### PROBLEM STATEMENT:
Put the lines of the rows below into a JSON list of strings, one string per line, leaving out any blank lines. Include only the lines from the one containing "order: Accipitriformes" through the last line of the rows.

Items from a data source
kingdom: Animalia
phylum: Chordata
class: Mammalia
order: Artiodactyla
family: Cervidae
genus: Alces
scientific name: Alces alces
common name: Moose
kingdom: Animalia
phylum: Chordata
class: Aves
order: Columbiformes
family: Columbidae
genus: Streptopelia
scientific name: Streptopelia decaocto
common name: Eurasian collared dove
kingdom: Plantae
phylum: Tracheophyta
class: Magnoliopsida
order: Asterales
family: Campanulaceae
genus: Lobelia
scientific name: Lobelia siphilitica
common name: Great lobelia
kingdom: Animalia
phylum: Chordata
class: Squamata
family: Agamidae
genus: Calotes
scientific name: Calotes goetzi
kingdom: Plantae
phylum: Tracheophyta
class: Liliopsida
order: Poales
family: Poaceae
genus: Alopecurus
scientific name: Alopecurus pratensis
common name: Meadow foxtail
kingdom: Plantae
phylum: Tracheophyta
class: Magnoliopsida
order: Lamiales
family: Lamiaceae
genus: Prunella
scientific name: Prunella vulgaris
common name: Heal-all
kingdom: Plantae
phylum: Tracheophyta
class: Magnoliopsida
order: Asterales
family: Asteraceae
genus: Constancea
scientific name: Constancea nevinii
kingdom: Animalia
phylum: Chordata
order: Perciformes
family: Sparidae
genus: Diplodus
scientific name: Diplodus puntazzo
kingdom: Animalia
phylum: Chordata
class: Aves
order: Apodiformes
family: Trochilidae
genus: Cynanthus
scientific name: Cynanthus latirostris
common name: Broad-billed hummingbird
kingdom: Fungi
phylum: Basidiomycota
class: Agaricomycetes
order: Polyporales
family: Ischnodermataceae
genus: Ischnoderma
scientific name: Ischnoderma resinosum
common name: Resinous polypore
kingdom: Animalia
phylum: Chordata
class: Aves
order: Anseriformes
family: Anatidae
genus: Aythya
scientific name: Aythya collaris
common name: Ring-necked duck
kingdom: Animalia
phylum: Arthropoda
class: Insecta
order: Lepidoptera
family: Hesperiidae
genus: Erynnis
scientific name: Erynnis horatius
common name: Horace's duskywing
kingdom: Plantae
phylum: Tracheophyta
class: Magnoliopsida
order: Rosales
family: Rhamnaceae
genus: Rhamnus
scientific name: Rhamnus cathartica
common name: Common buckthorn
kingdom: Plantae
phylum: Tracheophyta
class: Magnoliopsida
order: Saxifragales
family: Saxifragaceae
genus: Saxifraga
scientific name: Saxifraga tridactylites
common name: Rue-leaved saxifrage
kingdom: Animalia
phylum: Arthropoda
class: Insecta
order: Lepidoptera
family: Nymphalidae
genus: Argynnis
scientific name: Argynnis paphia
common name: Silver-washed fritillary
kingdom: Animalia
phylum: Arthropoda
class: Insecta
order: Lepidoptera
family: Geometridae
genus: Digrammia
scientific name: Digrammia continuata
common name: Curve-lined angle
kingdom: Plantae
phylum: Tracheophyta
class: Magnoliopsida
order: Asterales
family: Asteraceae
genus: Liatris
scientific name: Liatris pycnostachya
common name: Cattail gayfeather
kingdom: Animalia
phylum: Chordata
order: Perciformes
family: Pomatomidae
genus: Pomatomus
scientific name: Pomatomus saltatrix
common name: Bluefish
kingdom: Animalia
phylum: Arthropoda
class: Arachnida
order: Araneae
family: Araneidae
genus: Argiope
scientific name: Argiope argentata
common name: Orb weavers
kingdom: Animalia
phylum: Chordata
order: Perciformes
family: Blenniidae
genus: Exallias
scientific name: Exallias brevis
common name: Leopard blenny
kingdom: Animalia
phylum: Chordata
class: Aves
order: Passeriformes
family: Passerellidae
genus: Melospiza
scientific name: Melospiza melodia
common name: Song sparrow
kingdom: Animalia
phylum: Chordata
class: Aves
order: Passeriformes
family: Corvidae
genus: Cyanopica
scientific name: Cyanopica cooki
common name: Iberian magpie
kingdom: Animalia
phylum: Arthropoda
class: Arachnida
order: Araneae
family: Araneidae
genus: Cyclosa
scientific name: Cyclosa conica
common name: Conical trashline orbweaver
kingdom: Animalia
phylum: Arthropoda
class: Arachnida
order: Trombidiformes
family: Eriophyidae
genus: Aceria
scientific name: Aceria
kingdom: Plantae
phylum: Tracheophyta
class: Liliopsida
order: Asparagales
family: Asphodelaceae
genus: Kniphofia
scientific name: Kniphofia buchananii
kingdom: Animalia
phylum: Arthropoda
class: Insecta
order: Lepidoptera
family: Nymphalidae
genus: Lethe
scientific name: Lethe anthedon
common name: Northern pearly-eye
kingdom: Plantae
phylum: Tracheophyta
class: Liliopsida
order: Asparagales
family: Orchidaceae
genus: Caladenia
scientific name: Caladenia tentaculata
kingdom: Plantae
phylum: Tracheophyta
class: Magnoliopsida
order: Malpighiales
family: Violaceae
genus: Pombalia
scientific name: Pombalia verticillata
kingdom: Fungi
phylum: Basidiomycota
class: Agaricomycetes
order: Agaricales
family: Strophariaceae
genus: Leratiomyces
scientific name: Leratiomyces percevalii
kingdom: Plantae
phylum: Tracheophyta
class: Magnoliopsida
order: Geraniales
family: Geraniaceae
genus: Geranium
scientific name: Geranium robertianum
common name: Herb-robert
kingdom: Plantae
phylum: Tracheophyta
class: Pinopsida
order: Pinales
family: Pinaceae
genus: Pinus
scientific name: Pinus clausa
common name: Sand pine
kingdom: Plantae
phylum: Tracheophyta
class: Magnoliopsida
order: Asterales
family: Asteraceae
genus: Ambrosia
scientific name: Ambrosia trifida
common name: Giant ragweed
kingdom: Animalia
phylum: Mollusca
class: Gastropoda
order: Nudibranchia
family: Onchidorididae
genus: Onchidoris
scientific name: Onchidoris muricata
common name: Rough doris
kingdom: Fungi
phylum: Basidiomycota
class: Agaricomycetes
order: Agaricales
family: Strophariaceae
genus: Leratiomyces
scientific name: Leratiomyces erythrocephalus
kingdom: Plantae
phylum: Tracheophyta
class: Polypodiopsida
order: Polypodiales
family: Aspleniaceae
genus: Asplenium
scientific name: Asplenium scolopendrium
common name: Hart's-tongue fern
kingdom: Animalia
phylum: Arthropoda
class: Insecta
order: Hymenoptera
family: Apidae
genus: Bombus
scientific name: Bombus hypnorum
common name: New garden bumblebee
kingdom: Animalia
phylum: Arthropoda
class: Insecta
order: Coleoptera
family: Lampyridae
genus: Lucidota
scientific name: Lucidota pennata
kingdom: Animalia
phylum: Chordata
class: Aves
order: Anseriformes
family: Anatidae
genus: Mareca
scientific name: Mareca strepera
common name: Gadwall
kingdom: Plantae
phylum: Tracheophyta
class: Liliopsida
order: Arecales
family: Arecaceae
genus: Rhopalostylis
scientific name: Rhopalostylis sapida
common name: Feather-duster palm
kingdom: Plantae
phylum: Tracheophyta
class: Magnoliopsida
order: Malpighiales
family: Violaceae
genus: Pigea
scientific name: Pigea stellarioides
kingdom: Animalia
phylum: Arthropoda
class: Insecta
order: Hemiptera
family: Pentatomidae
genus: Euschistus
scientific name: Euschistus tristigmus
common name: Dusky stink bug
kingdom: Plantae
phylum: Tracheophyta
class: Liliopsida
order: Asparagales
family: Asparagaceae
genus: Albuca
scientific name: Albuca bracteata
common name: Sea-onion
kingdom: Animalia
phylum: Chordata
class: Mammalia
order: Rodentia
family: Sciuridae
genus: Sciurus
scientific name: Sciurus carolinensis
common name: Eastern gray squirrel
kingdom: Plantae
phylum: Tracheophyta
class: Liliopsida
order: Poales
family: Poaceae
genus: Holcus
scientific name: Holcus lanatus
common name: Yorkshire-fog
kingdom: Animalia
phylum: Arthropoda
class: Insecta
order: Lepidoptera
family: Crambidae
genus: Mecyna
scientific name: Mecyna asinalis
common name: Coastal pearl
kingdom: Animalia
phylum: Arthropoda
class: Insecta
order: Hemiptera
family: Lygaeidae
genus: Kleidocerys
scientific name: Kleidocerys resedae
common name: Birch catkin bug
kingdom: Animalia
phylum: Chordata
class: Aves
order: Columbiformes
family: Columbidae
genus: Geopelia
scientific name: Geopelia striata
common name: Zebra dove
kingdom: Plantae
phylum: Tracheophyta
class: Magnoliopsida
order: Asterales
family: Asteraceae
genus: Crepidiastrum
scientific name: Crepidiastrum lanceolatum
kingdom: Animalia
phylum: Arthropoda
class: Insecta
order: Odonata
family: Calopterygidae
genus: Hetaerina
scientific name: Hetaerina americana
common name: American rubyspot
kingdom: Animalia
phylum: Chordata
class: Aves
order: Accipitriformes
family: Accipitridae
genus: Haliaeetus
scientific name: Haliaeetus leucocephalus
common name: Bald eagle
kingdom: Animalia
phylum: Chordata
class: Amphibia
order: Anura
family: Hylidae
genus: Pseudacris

### REPLY:
[
  "order: Accipitriformes",
  "family: Accipitridae",
  "genus: Haliaeetus",
  "scientific name: Haliaeetus leucocephalus",
  "common name: Bald eagle",
  "kingdom: Animalia",
  "phylum: Chordata",
  "class: Amphibia",
  "order: Anura",
  "family: Hylidae",
  "genus: Pseudacris"
]